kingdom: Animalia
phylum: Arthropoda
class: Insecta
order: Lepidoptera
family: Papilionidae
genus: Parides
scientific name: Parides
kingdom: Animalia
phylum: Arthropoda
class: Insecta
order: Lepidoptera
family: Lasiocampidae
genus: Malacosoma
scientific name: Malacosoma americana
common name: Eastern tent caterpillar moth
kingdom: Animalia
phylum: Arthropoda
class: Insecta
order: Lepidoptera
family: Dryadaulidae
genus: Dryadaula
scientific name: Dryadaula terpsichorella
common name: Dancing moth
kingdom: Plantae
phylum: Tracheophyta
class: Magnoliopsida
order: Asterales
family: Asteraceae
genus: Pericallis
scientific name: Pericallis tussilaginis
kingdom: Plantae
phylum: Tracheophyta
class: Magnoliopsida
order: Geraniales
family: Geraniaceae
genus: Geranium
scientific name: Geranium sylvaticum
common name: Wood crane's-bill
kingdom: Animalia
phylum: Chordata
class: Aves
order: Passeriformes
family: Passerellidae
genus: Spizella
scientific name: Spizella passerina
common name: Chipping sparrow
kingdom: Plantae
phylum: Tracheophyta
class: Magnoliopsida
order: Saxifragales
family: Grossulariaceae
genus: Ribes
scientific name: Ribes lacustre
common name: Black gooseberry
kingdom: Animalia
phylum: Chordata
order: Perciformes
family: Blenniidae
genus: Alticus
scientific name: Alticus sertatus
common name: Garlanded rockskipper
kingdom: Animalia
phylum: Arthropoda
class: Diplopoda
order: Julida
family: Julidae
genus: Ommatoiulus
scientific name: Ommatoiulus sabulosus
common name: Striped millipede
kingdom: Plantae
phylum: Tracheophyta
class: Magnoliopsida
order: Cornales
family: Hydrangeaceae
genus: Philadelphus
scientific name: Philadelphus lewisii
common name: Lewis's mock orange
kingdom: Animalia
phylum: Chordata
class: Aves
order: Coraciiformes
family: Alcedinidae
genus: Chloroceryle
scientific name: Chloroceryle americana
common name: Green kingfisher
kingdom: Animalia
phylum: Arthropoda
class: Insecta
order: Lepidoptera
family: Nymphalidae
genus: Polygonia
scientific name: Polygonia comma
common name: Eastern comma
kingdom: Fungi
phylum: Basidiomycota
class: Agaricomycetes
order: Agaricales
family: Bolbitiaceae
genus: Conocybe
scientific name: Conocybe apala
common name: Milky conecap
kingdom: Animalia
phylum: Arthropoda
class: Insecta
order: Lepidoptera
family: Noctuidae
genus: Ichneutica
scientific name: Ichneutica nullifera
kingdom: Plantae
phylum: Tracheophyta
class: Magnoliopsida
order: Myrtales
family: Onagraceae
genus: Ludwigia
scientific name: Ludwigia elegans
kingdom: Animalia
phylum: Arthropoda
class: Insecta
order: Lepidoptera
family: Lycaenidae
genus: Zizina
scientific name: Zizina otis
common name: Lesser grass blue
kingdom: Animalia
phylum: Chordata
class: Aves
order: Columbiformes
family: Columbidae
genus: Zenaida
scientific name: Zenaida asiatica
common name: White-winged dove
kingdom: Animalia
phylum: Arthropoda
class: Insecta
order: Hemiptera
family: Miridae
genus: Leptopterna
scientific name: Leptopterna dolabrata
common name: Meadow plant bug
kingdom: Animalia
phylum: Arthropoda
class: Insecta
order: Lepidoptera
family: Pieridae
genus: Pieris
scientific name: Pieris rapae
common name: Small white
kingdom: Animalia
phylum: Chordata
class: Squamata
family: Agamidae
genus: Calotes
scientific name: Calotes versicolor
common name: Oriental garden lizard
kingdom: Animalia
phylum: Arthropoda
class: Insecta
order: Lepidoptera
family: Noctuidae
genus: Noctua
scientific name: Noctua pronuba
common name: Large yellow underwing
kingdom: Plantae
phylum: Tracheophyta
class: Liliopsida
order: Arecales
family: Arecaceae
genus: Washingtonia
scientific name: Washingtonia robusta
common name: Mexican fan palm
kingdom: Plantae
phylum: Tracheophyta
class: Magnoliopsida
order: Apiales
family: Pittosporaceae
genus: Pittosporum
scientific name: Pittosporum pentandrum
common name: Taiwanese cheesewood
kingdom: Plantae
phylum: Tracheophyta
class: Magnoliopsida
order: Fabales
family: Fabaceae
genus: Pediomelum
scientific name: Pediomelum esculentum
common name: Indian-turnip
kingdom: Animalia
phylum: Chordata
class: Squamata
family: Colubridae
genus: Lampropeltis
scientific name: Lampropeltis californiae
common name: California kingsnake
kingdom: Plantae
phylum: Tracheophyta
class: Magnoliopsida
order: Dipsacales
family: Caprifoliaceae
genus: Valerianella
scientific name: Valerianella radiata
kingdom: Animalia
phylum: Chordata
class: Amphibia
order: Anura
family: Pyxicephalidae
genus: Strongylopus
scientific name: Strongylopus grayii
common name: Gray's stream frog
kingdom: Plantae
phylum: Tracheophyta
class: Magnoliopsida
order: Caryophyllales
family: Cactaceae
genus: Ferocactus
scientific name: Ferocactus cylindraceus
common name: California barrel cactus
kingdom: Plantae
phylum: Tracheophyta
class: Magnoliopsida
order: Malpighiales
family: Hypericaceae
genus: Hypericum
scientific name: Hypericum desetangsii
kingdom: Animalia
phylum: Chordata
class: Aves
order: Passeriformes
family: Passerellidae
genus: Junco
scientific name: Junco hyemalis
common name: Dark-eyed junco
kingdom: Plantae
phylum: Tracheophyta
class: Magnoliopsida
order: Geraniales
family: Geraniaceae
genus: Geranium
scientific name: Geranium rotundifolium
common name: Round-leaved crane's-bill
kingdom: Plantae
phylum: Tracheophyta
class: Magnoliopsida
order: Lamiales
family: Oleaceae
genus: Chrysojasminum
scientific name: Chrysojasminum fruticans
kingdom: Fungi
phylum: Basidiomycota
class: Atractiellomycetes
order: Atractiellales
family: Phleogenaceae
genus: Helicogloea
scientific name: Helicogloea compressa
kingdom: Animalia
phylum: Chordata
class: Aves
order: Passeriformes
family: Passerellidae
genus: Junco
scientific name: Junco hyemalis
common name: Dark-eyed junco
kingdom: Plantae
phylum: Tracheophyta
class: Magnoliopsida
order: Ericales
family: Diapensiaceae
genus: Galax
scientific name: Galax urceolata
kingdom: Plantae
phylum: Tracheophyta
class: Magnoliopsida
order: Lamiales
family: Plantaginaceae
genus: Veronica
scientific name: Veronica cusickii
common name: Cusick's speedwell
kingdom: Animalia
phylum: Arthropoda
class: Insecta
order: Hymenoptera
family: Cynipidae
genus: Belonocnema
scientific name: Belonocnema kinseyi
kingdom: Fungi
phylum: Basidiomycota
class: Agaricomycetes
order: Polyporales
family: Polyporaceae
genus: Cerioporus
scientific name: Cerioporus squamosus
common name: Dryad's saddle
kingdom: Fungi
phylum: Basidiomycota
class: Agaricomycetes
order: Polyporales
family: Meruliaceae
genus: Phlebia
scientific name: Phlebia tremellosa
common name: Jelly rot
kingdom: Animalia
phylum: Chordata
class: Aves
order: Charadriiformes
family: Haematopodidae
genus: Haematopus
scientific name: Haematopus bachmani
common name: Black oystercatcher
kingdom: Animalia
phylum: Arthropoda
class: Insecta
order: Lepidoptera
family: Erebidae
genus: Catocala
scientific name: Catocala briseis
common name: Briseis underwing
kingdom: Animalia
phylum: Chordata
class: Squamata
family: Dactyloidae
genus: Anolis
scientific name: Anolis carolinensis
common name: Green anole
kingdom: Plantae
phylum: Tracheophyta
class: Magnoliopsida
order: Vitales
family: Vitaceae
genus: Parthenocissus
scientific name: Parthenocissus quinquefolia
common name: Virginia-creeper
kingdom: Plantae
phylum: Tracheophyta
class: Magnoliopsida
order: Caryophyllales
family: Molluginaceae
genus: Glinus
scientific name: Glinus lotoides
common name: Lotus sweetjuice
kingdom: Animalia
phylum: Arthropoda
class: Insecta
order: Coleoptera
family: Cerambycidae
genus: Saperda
===
• [WHAT IS NEEDED]: Update the items from their first line through the line containing "scientific name: Dryadaula terpsichorella", both included, by replacing "family" with "taxonomic family" and leaving everything else unchanged. Give only those lines.

• [TASK SOLUTION]:
kingdom: Animalia
phylum: Arthropoda
class: Insecta
order: Lepidoptera
taxonomic family: Papilionidae
genus: Parides
scientific name: Parides
kingdom: Animalia
phylum: Arthropoda
class: Insecta
order: Lepidoptera
taxonomic family: Lasiocampidae
genus: Malacosoma
scientific name: Malacosoma americana
common name: Eastern tent caterpillar moth
kingdom: Animalia
phylum: Arthropoda
class: Insecta
order: Lepidoptera
taxonomic family: Dryadaulidae
genus: Dryadaula
scientific name: Dryadaula terpsichorella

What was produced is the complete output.